On 08.02.2022 Berlin Global Village hosted the digital roundtable “ Make Place! – Inclusive spatial concepts around global justice“. The occasion was the upcoming completion of the renovation work in the old building in summer 2022 and thus the completion of the construction works of the centrum. This marks the beginning of a new phase for Berlin Global Village (BGV) as a centrum But have we now created this place because we have dug a foundation, raised walls, laid pipes and about 50 developmental and migrant-diasporic organizations have moved in? What does it mean to create place that is more than a space?

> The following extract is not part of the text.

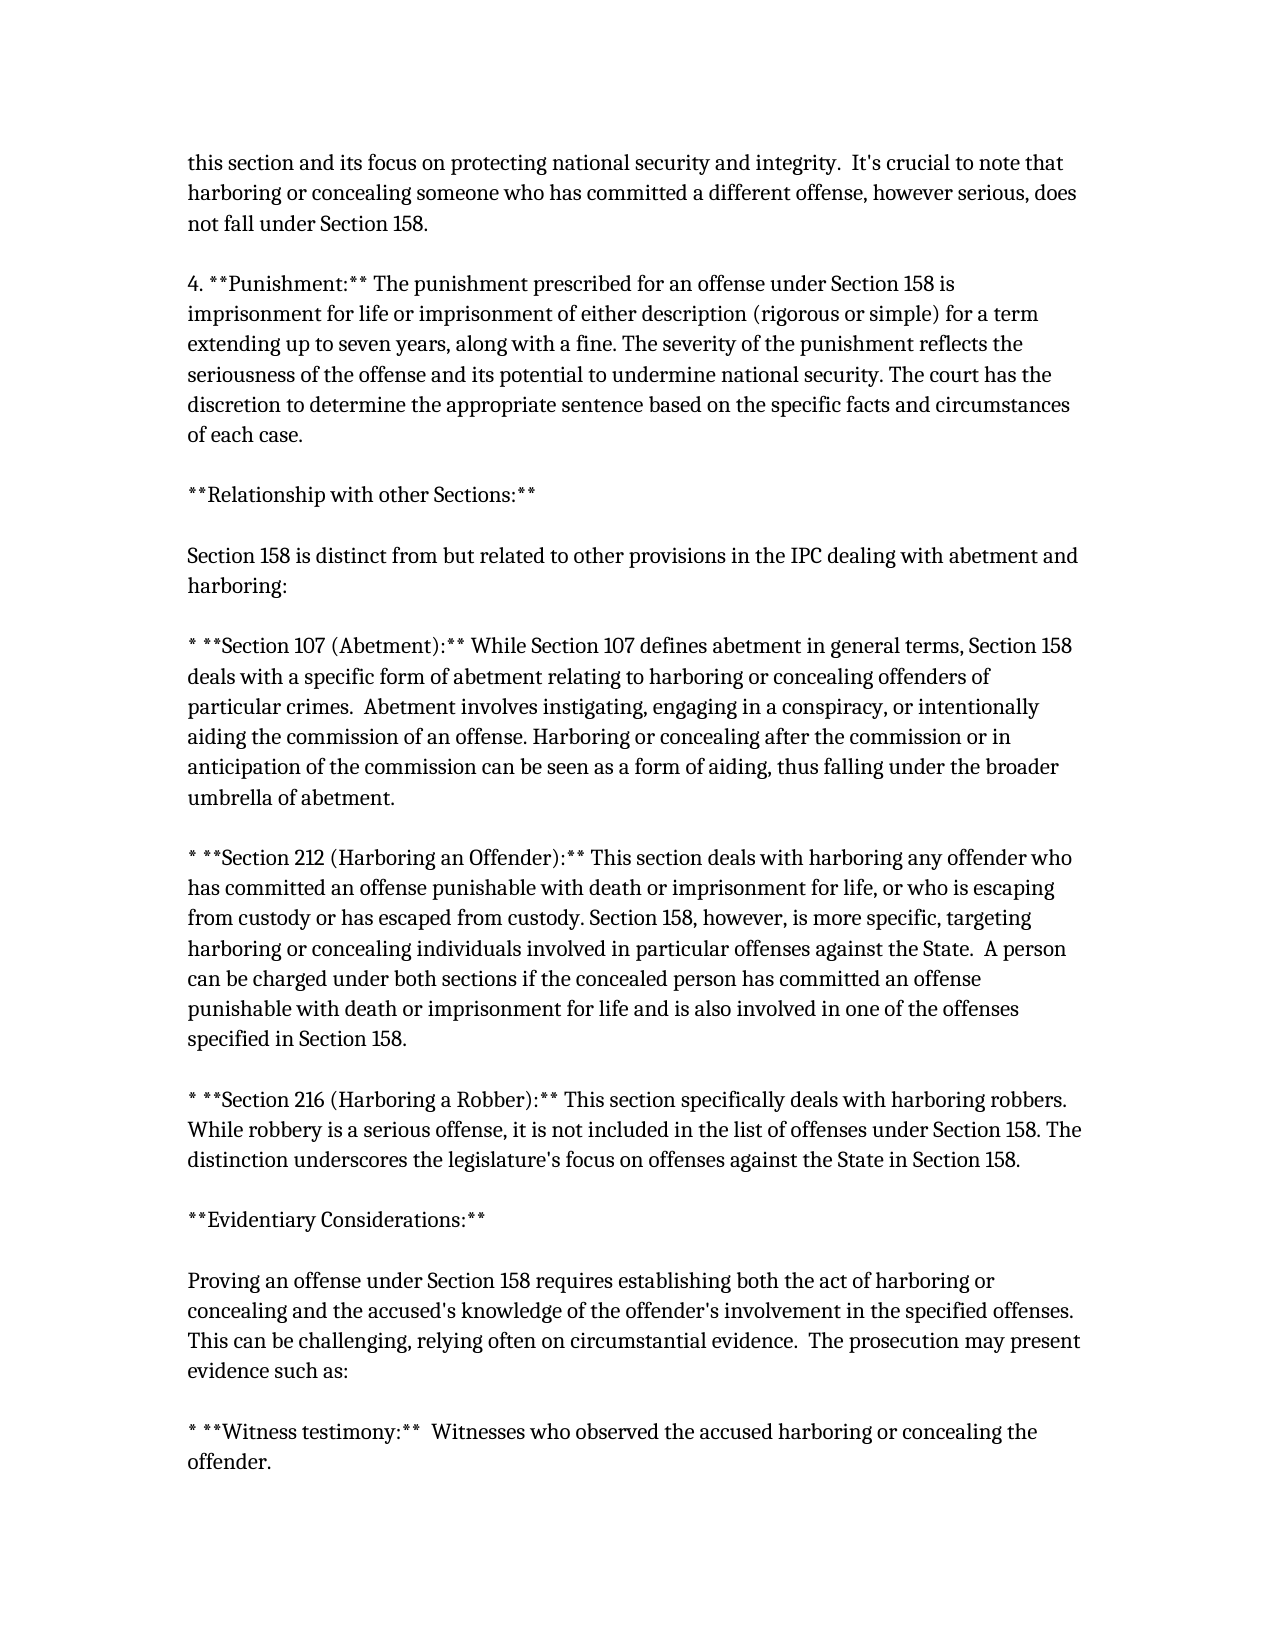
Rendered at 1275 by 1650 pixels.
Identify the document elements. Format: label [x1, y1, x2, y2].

text [187, 150, 1087, 1475]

The event brought together the Executive Director of In-Haus e.V. in Cologne, Elizaveta Khan, Dr. Friederike Landau-Donnelly, Assistant Professor for Cultural Geography at Radboud University, and Michael Küppers-Adebisi, Diversity and Community Building Officer at Berlin Global Village, to discuss this topic with participants. Michaela Kern, communications officer at BGV, facilitated.
Elizaveta Khan introduced the „In-Haus“. This comprises three rented houses in Cologne-Kalk. There, similar to BGV, rooms are made available for groups and events. Unlike BGV, there are also social work services. Khan reported on the In-Haus’s aspiration to enable as many people as possible to participate in as many things as possible, for example by providing support for projects and parts of the infrastructure for making applications and offering language courses.
She also emphasized the importance of mutual trust between users and employees, the reduction of pressure to perform within the premises and an awareness critical of racism. For example, the association offers child care and counseling in a wide variety of life situations, conducts workshops and educational offers, and carries out public relations work critical of racism through the project „InHaus-Medien“.
BGV and the In-Haus have in common their anti-racist and decolonial orientation as well as their centrum character. Elizaveta Khan’s contribution was also interesting because of the long existence of the In-Haus as an intercultural center: The In-Haus has now existed for 10 years – so she was able to give many examples from concrete practice.
Friederike Landau-Donnelly, who, among other things, researches conflicts in public spaces, emphasized in her input a productive way of dealing with conflicts within spaces: spaces in this context are the product of the negotiation of these very spaces. They are therefore distinct from spaces, which are conceived as a purely physical category. With the help of the right processes and resources, places can be warm and welcoming.
Michael Küppers-Adebisi spoke for BGV about the particular relevance of a decolonial and anti-racist orientation in the field of development aid. In this context, BGV actively tries to compensate for asymmetries caused by racist structures through internal measures. He referred to the room of migrant-diasporic organizations („MDO room“) on the 4th floor of the centrum, which is supported by all tenants in solidarity, and the Council for Diversity and Social Inclusion (RDSI).
Küppers-Adebisi cited further examples of the physical design of spaces in the new building: the kitchenettes, for example, which can be found on every floor, were planned from the outset as meeting spaces, in that they can be accessed directly from the elevator. The space on the first floor also creates an offer to the neighborhood, e.g. by the Ludothek or other external actors through the event rooms.
But how does one measure whether the negotiation of the spaces is successful? How does one determine if strategies for inclusion and openness are working? And how does one accomplish this despite finite resources, both financial and human?
Even as we tried to get to the bottom of these questions, the diverse approaches of the participants in the conversation emerged in interesting ways: Elizaveta Khan reported that against the background of social work, a strategy can be considered successful if the users of the premises come back several times. Dealing with these issues as a conflict situation in terms of agonistic conflict management can also indicate this. Agonism, Landau-Donelly explained stands in contrast to antagonism, where the conflict partner is attempted to be „defeated,“ and refers to a potentially positive way of dealing with legitimate and necessary conflict that respects the basic rules of freedom and equality.
The conversation always circled back to the people who use, negotiate and thus shape the spaces. With the approach that places only come into being through negotiation, and that conflict is necessary and even productive in this process under certain conditions, a responsible community speaks for a „good“ place. Berlin Global Village, as the operator of the centrum, sees its task as organizing this and involving people and organizations from the building, not only because of the limited resources. But also because this is what is special about the centrum, because „the cake always stays the same size, but maybe someone else will bring something to eat“ – says Landau-Donelly.